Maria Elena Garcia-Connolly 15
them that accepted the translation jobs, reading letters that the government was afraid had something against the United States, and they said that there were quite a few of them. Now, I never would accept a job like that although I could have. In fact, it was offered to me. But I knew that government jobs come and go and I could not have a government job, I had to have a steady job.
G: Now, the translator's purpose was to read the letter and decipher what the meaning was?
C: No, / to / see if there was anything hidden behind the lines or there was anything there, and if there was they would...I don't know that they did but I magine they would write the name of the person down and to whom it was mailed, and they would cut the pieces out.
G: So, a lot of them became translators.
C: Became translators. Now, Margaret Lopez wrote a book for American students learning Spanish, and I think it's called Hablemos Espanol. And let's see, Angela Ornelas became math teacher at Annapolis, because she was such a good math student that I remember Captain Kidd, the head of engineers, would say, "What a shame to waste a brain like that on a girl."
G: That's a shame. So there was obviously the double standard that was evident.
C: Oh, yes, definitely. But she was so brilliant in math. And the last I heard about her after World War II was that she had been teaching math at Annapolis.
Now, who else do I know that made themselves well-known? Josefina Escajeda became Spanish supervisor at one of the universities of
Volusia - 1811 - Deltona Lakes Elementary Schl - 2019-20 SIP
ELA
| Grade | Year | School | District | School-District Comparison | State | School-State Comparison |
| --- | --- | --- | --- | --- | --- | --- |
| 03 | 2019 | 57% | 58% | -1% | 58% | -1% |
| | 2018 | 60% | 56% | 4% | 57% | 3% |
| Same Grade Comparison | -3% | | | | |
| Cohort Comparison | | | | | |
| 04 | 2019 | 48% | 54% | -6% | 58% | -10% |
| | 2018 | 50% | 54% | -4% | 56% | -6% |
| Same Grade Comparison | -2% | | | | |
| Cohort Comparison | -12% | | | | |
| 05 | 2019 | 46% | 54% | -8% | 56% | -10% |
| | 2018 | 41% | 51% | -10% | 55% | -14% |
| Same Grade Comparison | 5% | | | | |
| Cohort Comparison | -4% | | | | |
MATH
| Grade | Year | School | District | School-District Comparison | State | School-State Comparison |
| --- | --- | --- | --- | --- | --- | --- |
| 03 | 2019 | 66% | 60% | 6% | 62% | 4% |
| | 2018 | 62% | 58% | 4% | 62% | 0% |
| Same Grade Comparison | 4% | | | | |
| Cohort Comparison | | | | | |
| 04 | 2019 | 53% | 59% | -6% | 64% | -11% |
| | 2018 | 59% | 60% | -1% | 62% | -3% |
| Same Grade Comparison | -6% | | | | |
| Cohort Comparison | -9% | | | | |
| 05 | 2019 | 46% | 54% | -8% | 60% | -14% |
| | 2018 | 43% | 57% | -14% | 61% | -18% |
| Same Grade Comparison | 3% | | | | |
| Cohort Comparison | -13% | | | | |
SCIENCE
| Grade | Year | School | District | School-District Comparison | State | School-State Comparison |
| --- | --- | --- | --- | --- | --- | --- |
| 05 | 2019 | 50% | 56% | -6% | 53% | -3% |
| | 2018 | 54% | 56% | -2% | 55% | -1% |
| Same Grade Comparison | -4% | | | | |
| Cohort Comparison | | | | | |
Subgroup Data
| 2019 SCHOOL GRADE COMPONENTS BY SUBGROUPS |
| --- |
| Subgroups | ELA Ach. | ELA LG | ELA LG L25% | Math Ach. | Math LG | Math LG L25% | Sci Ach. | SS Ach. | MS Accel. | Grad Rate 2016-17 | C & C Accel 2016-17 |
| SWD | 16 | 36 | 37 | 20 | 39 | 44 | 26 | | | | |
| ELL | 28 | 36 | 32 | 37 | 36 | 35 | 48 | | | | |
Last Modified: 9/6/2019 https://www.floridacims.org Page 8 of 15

- - - -

[Prompt]:
Transcribe nothing except the lines from the one with "Comparison | 5% | | | | |" through the end of the data above, each exactly as it appears.

[Exercise result]:
| Same Grade Comparison | 5% | | | | |
| Cohort Comparison | -4% | | | | |
MATH
| Grade | Year | School | District | School-District Comparison | State | School-State Comparison |
| --- | --- | --- | --- | --- | --- | --- |
| 03 | 2019 | 66% | 60% | 6% | 62% | 4% |
| | 2018 | 62% | 58% | 4% | 62% | 0% |
| Same Grade Comparison | 4% | | | | |
| Cohort Comparison | | | | | |
| 04 | 2019 | 53% | 59% | -6% | 64% | -11% |
| | 2018 | 59% | 60% | -1% | 62% | -3% |
| Same Grade Comparison | -6% | | | | |
| Cohort Comparison | -9% | | | | |
| 05 | 2019 | 46% | 54% | -8% | 60% | -14% |
| | 2018 | 43% | 57% | -14% | 61% | -18% |
| Same Grade Comparison | 3% | | | | |
| Cohort Comparison | -13% | | | | |
SCIENCE
| Grade | Year | School | District | School-District Comparison | State | School-State Comparison |
| --- | --- | --- | --- | --- | --- | --- |
| 05 | 2019 | 50% | 56% | -6% | 53% | -3% |
| | 2018 | 54% | 56% | -2% | 55% | -1% |
| Same Grade Comparison | -4% | | | | |
| Cohort Comparison | | | | | |
Subgroup Data
| 2019 SCHOOL GRADE COMPONENTS BY SUBGROUPS |
| --- |
| Subgroups | ELA Ach. | ELA LG | ELA LG L25% | Math Ach. | Math LG | Math LG L25% | Sci Ach. | SS Ach. | MS Accel. | Grad Rate 2016-17 | C & C Accel 2016-17 |
| SWD | 16 | 36 | 37 | 20 | 39 | 44 | 26 | | | | |
| ELL | 28 | 36 | 32 | 37 | 36 | 35 | 48 | | | | |
Last Modified: 9/6/2019 https://www.floridacims.org Page 8 of 15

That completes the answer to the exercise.